Mike MacFarland’s duct sizing tool

My friend Mike MacFarland in Redding, California is a home performance and HVAC wizard. He knows the principles and has studied the research and he installs some of the best duct systems in the country. He uses the following ranges of velocity for ducts in different types of space:

600 to 750 fpm  —  Exposed ducts in unconditioned attics

400 to 600 fpm  —  Deeply buried ducts in unconditioned attics

Less than 400 fpm  —  Ducts in conditioned space

He put this into a chart that allows you to find the duct diameter that gives you the right velocity and air flow rate (cfm). The full chart covers duct sizes ranging from 4 inches to 18 inches and air flow rates from 0 to 1,200 cfm.  (You can download the full chart by clicking on the image below or the link at the bottom of this article.)  Here’s the bottom part of the chart, covering air flow rates up to 300 cfm:

Mike MacFarland's duct sizing tool [Photo credit: Mike MacFarland, Energy Docs]
Mike MacFarland’s duct sizing tool. Photo: Mike MacFarland, Energy Docs
If you need a duct to move 100 cfm, for example, you’d go with a 7 inch duct if it’s in conditioned space, a 6 inch duct if it’s buried deeply in the attic insulation, and a 5 inch duct for exposed ducts in an unconditioned attic.

The takeaway here is that low velocity is great for air flow but sometimes bad for heat transfer. By selecting duct sizes that yield velocities appropriate for the conditions, you get the best of both worlds.

Download Mike MacFarland’s Duct Sizing Tool

Allison Bailes of Decatur, Georgia, is a speaker, writer, building science consultant, and the author of the Energy Vanguard Blog. You can follow him on Twitter at @EnergyVanguard.


  1. MKCF | | #1

    Thank you for this informative article! It's very hard to find this sort of information if you're not in HVAC school, I have discovered.
    I'm in the process of designing a heat system for my old-house remodel using Mitsubishi heat pumps. My plan requires a short linear duct upstairs so I can heat multiple rooms with a single air handling unit (SEZ-KD15NA4). Both the air handler and the duct will be in the conditioned space: the unit will be in a closet and the duct will be in a soffit.
    I read your great 2016 article series on duct design. The one thing I couldn't piece out from it, was how to connect the BTU requirements for each room to the number of CFM needed. "MANUAL S". Does your next article explain this one?
    Another rule of thumb popped up, which is 400 CFM = 12,000 BTU.
    However, after reading this it seems like it might be ok to use this rule of thumb in order to get the proportions, and then simply scale the ducts as big as one can aesthetically stand, keeping them in proportion to each other. Bigger ducts would keep the static pressure low as well as the velocity. Correct?

    Thanks again,

  2. Expert Member
    Dana Dorsett | | #2

    It seems like you might be conflating 400 cfm (volume rate) and 400 fpm (velocity). You only get 400 fpm out of a 400 cfm flow when the cross section of the is 1 square foot.
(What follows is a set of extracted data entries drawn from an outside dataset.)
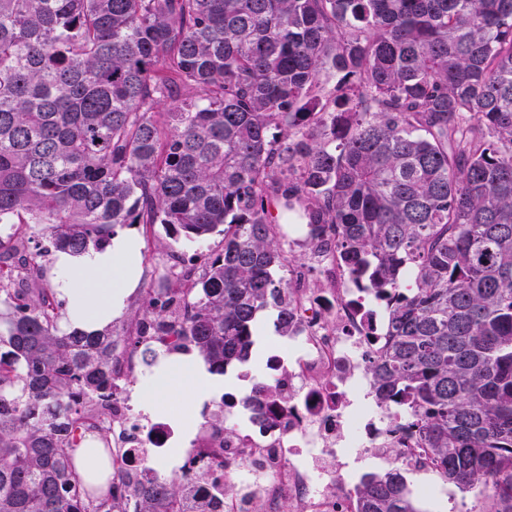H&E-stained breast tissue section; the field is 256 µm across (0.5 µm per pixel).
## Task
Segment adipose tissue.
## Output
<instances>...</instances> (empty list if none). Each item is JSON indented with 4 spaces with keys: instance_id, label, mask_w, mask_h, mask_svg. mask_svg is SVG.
Masks as SVG:
<instances>
[{
    "instance_id": "obj_1",
    "label": "adipose tissue",
    "mask_w": 512,
    "mask_h": 512,
    "mask_svg": "<svg viewBox=\"0 0 512 512\" xmlns=\"http://www.w3.org/2000/svg\"><path fill=\"white\" fill-rule=\"evenodd\" d=\"M139 243L127 234L112 237L102 250L77 258L58 252L55 268L59 290L67 301L66 325L95 332L120 315L137 282ZM196 355H178L157 373L145 398L167 413L187 393H200L208 384L199 373Z\"/></svg>"
}]
</instances>
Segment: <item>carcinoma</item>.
I'll return each instance as SVG.
<instances>
[{
  "instance_id": "cac0c4a2",
  "label": "carcinoma",
  "mask_w": 512,
  "mask_h": 512,
  "mask_svg": "<svg viewBox=\"0 0 512 512\" xmlns=\"http://www.w3.org/2000/svg\"><path fill=\"white\" fill-rule=\"evenodd\" d=\"M272 205L386 297L378 404L512 512V0H0V224L77 257L135 224L222 236L93 333L0 237V512H211L179 476L92 492L65 433L111 405L120 340L151 366L182 336L222 375L259 312L288 335ZM354 512H419L405 470Z\"/></svg>"
}]
</instances>
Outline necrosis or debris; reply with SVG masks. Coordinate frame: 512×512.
<instances>
[{"label": "necrosis or debris", "mask_w": 512, "mask_h": 512, "mask_svg": "<svg viewBox=\"0 0 512 512\" xmlns=\"http://www.w3.org/2000/svg\"><path fill=\"white\" fill-rule=\"evenodd\" d=\"M307 267L331 285L310 288L293 276L292 334L268 363L277 397L264 417L239 396L214 405L231 440L200 428L186 454L166 458L175 432L165 423H141L128 392L139 364L129 353L116 357L111 405L86 414L77 429L87 436L110 431L112 468L129 486L171 474L186 478L198 495L219 493V512H281L285 503L293 512H353L351 454L371 448L381 463L429 469L404 423L370 400L382 300L357 286L335 251L308 257Z\"/></svg>", "instance_id": "1"}]
</instances>
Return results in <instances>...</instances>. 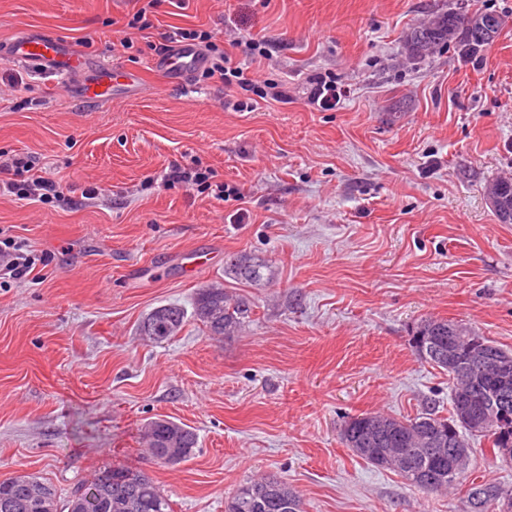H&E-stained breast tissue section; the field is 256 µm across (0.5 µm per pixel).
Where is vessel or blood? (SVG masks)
<instances>
[{
	"instance_id": "1",
	"label": "vessel or blood",
	"mask_w": 512,
	"mask_h": 512,
	"mask_svg": "<svg viewBox=\"0 0 512 512\" xmlns=\"http://www.w3.org/2000/svg\"><path fill=\"white\" fill-rule=\"evenodd\" d=\"M0 53L50 78L80 75L77 96L89 104L133 96L141 87L140 73L118 70L109 65L89 67L70 42L47 30L31 29L19 33L0 44ZM155 66L169 83L182 85L204 68L205 60L197 47L174 43L158 57Z\"/></svg>"
}]
</instances>
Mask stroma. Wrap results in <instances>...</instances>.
Wrapping results in <instances>:
<instances>
[{
    "instance_id": "35a3bbf8",
    "label": "stroma",
    "mask_w": 512,
    "mask_h": 512,
    "mask_svg": "<svg viewBox=\"0 0 512 512\" xmlns=\"http://www.w3.org/2000/svg\"><path fill=\"white\" fill-rule=\"evenodd\" d=\"M137 0H0V42L28 28L68 38L89 63L134 66L136 96L76 104L71 80L0 56V155H30L63 195L0 192V229L47 254L0 286V478L32 474L60 499L106 467H140L174 512H225L246 482H287L306 512H459L467 487L426 496L355 456L347 418L448 413V375L415 352L427 318L468 324L512 350V224L487 185L512 179V0H163L144 31ZM443 9L505 24L466 58H404L406 34ZM216 33L258 85L286 100L224 107V86L169 85L146 42L171 27ZM132 37L137 63L110 51ZM269 56L253 61L251 39ZM334 80L332 108L312 81ZM211 168L226 192L165 180ZM217 252L187 278L184 259ZM247 254L268 279L224 275ZM219 282L253 311L233 338L195 318L169 341L140 331L156 307L191 308ZM192 427L194 456L143 458L144 423ZM466 477L512 486V466L472 441Z\"/></svg>"
}]
</instances>
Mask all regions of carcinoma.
Masks as SVG:
<instances>
[{
	"instance_id": "cac0c4a2",
	"label": "carcinoma",
	"mask_w": 512,
	"mask_h": 512,
	"mask_svg": "<svg viewBox=\"0 0 512 512\" xmlns=\"http://www.w3.org/2000/svg\"><path fill=\"white\" fill-rule=\"evenodd\" d=\"M457 44L472 51L488 46L470 37V28L464 23L461 12L450 9L434 19L412 28L405 41V49L415 59L428 57L441 46ZM265 262L245 254L229 256L224 265V275L235 280L259 282L267 276ZM252 312L251 303L243 298L230 297L223 288L212 286L200 289L194 300L193 315L209 334L230 338L239 333ZM186 311L179 305L157 307L155 324L147 336L162 342L171 339L183 327ZM474 333V329L459 322L444 319H424L413 333L414 338L426 349L421 359L448 372L450 385L449 416L441 417L433 410H426L411 419L385 417L394 432L391 439L362 444L356 456L373 467L396 473L411 487L423 490L424 484L434 482L433 493L442 494L455 488L464 478L465 471L448 468L452 449L448 441L460 440L461 452H472L470 440L485 438L492 444L494 454H499L503 441L498 428L491 426L482 431L461 418L463 396L470 397L478 390H491L495 382L478 378L448 364V358L431 354L437 348L448 352V336L461 339ZM456 432L448 435V425ZM178 432L176 447L183 460H189L197 447L195 431L176 422L157 418L145 426L144 438L148 457L154 458L165 451L172 432ZM300 496L288 484L276 477H262L241 486L227 505L226 512H295L294 505ZM75 489L65 504H59L57 491L52 484L40 479L31 485L22 478H5L0 481V512H172L170 500L160 486L141 468L114 467L107 477V485L100 497L86 501ZM461 512H512V487L484 482L473 484L462 501Z\"/></svg>"
}]
</instances>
    The 400 cfm/12,000 BTU rule of thumb is for latent load handling on cooling equipment. On single speed air conditioners if you cut that ratio in half the evaporator coil is prone to icing up, if doubled the latent cooling goes way down, delivering cool-but-clammy conditions indoors.

    But sure, a bigger duct yields lower velocity, which reduces the static pressure induced by the duct.

  3. MKCF | | #3

    So, my approach to duct sizing might actually work in this case? Nice big grilles might be a good idea too?

    1. Expert Member
      Dana Dorsett | | #4

      Big grilles on the return registers is fine, but you may need to taper down to a smaller size/greater velocity and use smaller supply grilles to get sufficient throw for good mixing.

  4. MKCF | | #5

    Thank you!!

  5. Jon_R | | #6

    > If you put ducts in conditioned space, you can move the air as slowly as you’d like.

    But with low velocities and variable air flow, your balance (room to room Btus) becomes increasingly variable - leaving that distant room under/over conditioned. How much, I don't know.

    Re #2 - CFM/ton and poor latent performance is a real problem for most ducted mini-splits at less than full output.